I. Pauschale Abgeltung von Überstunden

- BAG, Urteil vom 01. September 2010 - 5 AZR 517/09 -

Nach dem Urteil des BAG ist eine Klausel mit dem Inhalt "erforderliche Überstunden sind mit dem Monatsgehalt abgegolten" wegen Verstoßes gegen das Transparenzgebot (§ 307 Abs. 1 Satz 2 BGB) unwirksam, wenn sich der Umfang der danach ohne zusätzliche Vergütung zu leistenden Überstunden nicht hinreichend deutlich aus dem Arbeitsvertrag ergibt.

Die Entscheidung

Ein Arbeitnehmer klagte auf Zahlung unstreitig geleisteter Überstunden. Der Arbeitgeber trat der Klage entgegen und machte geltend, dass diese Überstunden aufgrund vertraglicher Vereinbarung mit dem monatlichen Bruttogehalt bereits abgegolten seien.

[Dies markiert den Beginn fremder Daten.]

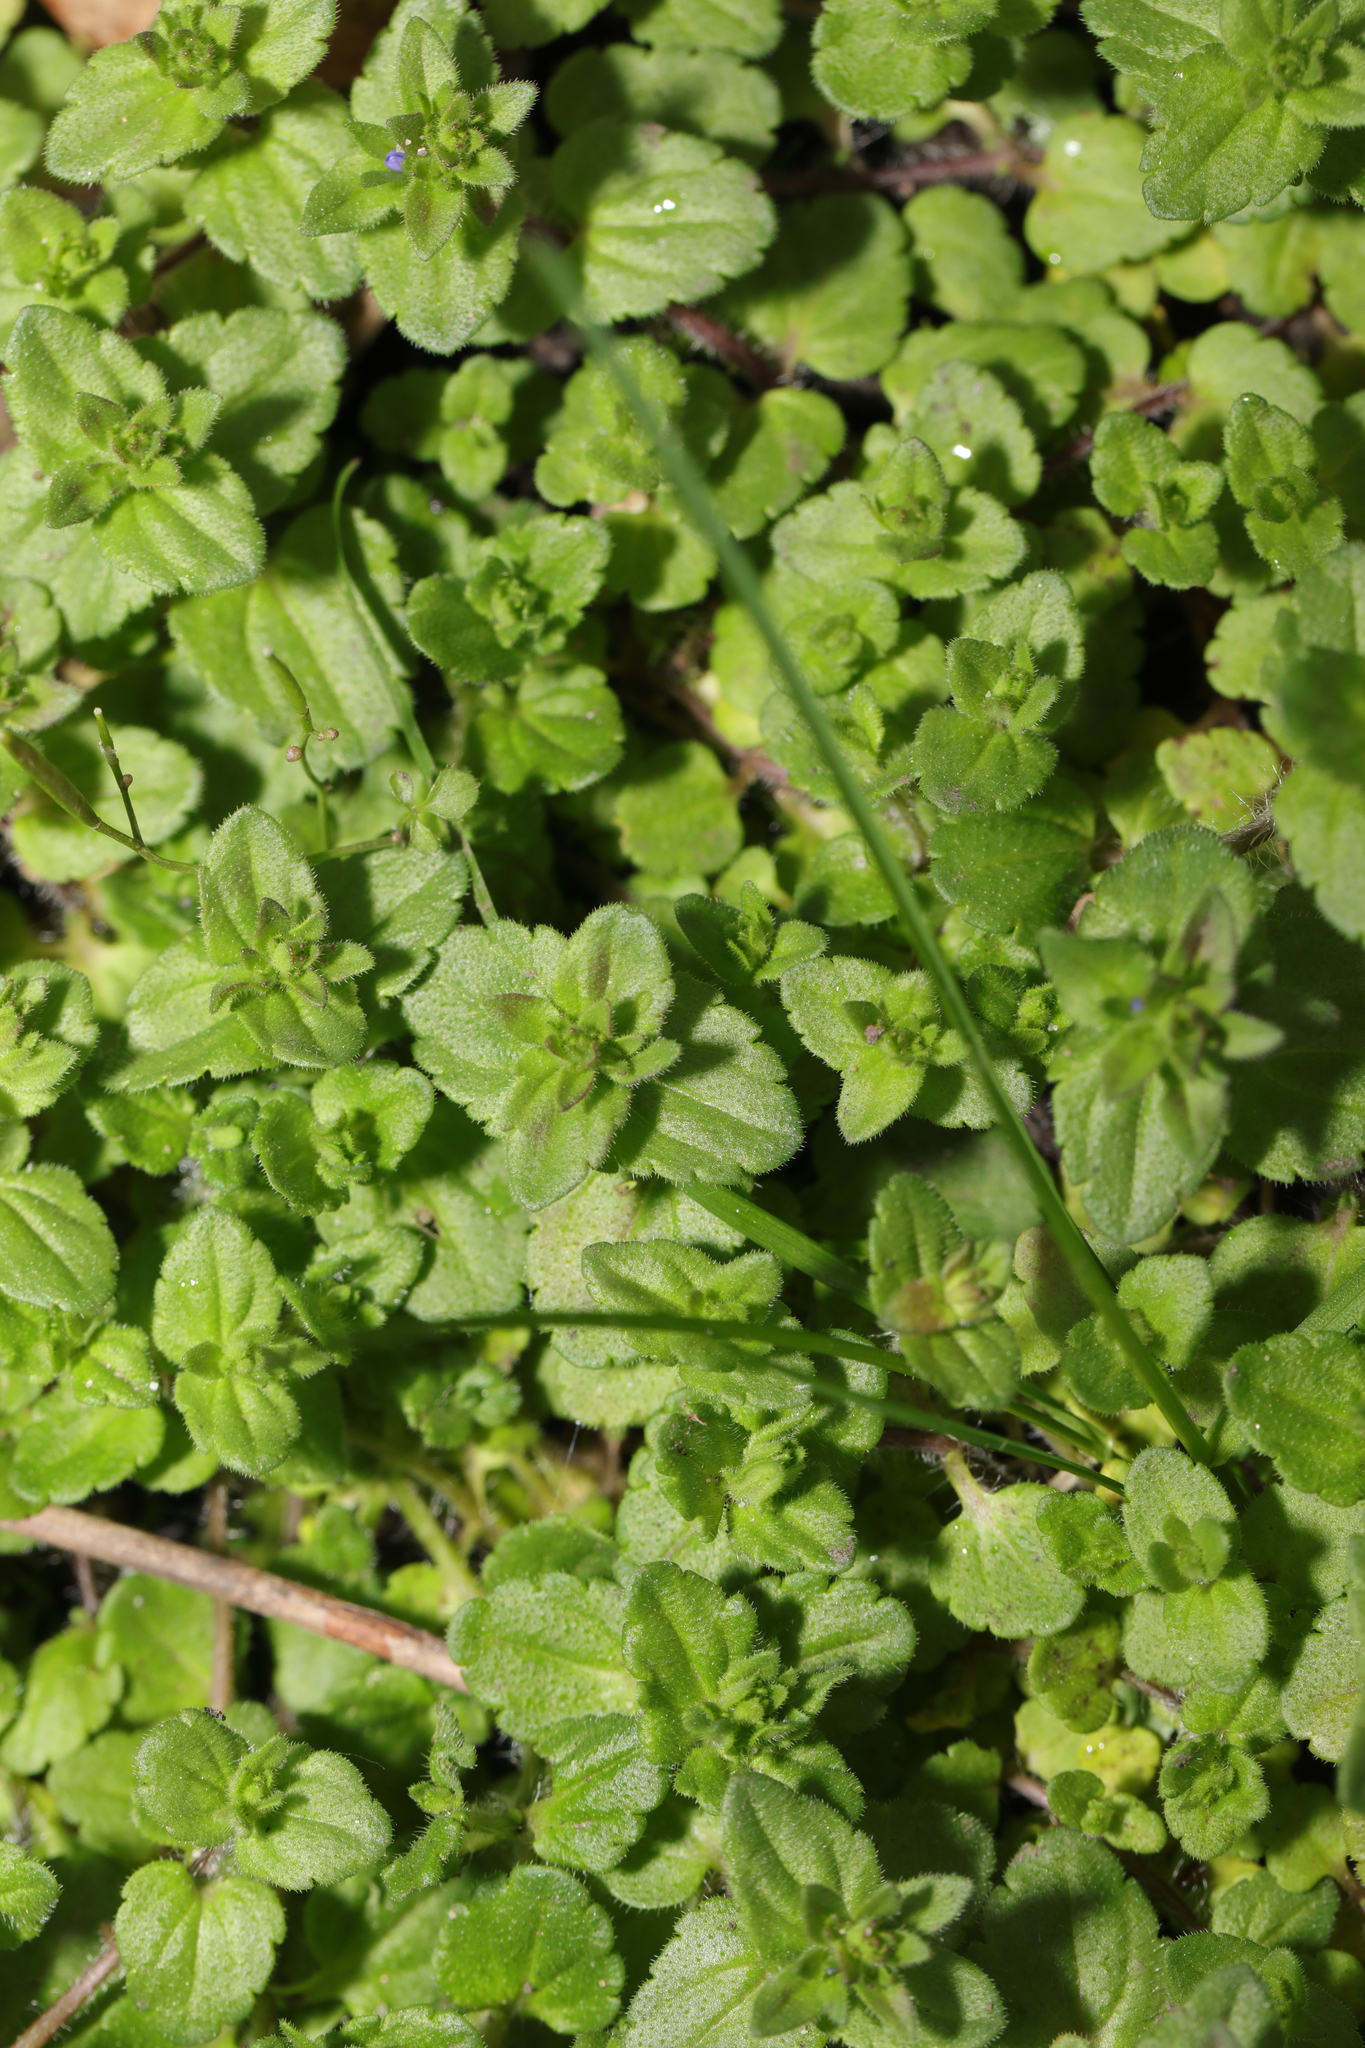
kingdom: Plantae
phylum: Tracheophyta
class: Magnoliopsida
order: Lamiales
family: Plantaginaceae
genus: Veronica
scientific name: Veronica arvensis
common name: Corn speedwell
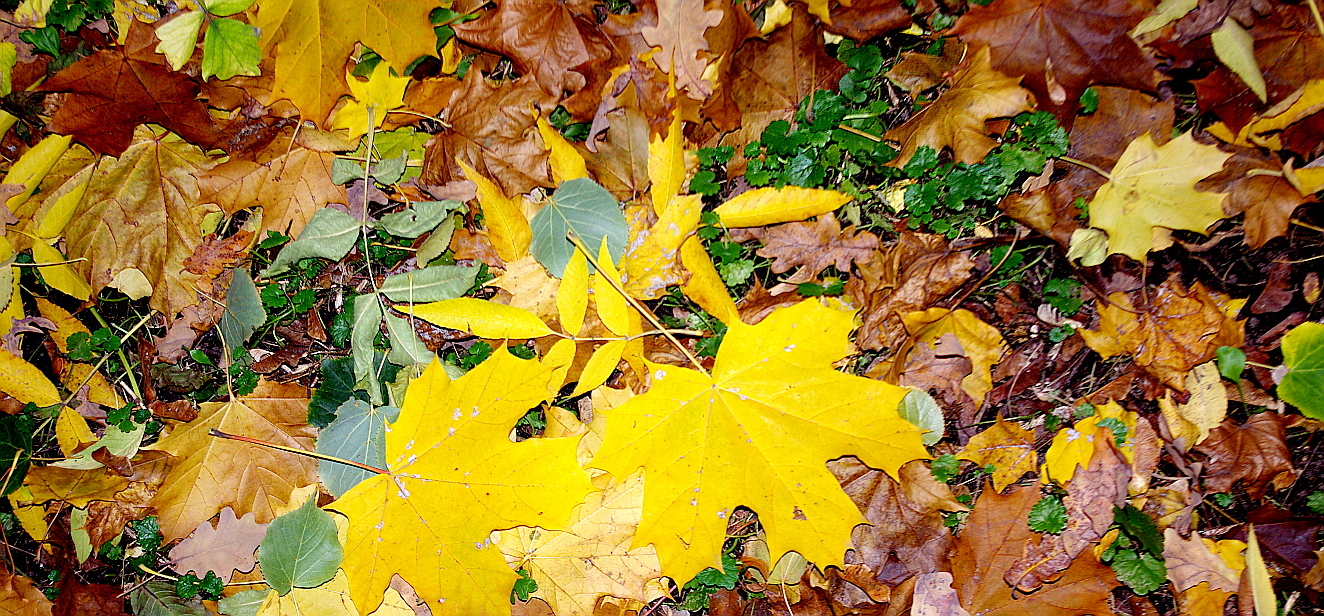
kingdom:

Die vertragliche Regelung hatte dabei folgenden Inhalt: "Mit der vorstehenden Vergütung sind erforderliche Überstunden des Arbeitnehmers mit abgegolten." 

Das BAG gab der Klage statt und verurteilte den Arbeitgeber zur Zahlung. Zur Begründung führte es aus, dass die im Arbeitsvertrag geregelte Abgeltung von Überstunden mangels Transparenz unwirksam sei. Eine Klausel zur pauschalen Vergütung von Mehrarbeit sei nur dann klar und verständlich, wenn sich aus dem Arbeitsvertrag selbst ergibt, welche Arbeitsleistungen von ihr erfasst werden sollen. Anderenfalls ließe sich nicht erkennen, ab wann ein Anspruch auf zusätzliche Vergütung bestehe. Nach Auffassung des BAG muss der Umfang der Leistungspflicht dabei so konkret bestimmt sein, dass der Arbeitnehmer bereits bei Vertragsschluss erkennen kann, welche Leistung er für die vereinbarte Vergütung maximal erbringen muss. Dies sei bei der zugrunde liegenden Klausel nicht der Fall, da diese alle Arbeitsstunden erfassen sollte, die die vertraglich vereinbarte Arbeitszeit überschreiten.

Fazit

Mit der Entscheidung hat das Bundesarbeitsgericht klargestellt, dass eine Abgeltungsklausel für Überstunden nur dann wirksam ist, wenn sich der Umfang der hiernach zu leistenden Mehrarbeit klar und verständlich aus dem Arbeitsvertrag ergibt. Arbeitgebern ist daher anzuraten, die Anzahl der mit dem Arbeitsentgelt bereits abgegoltenen - und daher ohne zusätzliche Vergütung zu leistenden - Überstunden im Vertrag konkret festzulegen. Fehlt eine solche Regelung, sind alle geleisteten Überstunden - sofern angeordnet - zusätzlich zu vergüten. Hierbei ist zudem zu beachten, dass eine Überstundenabgeltungsklausel nur dann zulässig ist, wenn von ihr nur die nach dem Arbeitszeitgesetz zulässigen Überstunden erfasst werden sollen. 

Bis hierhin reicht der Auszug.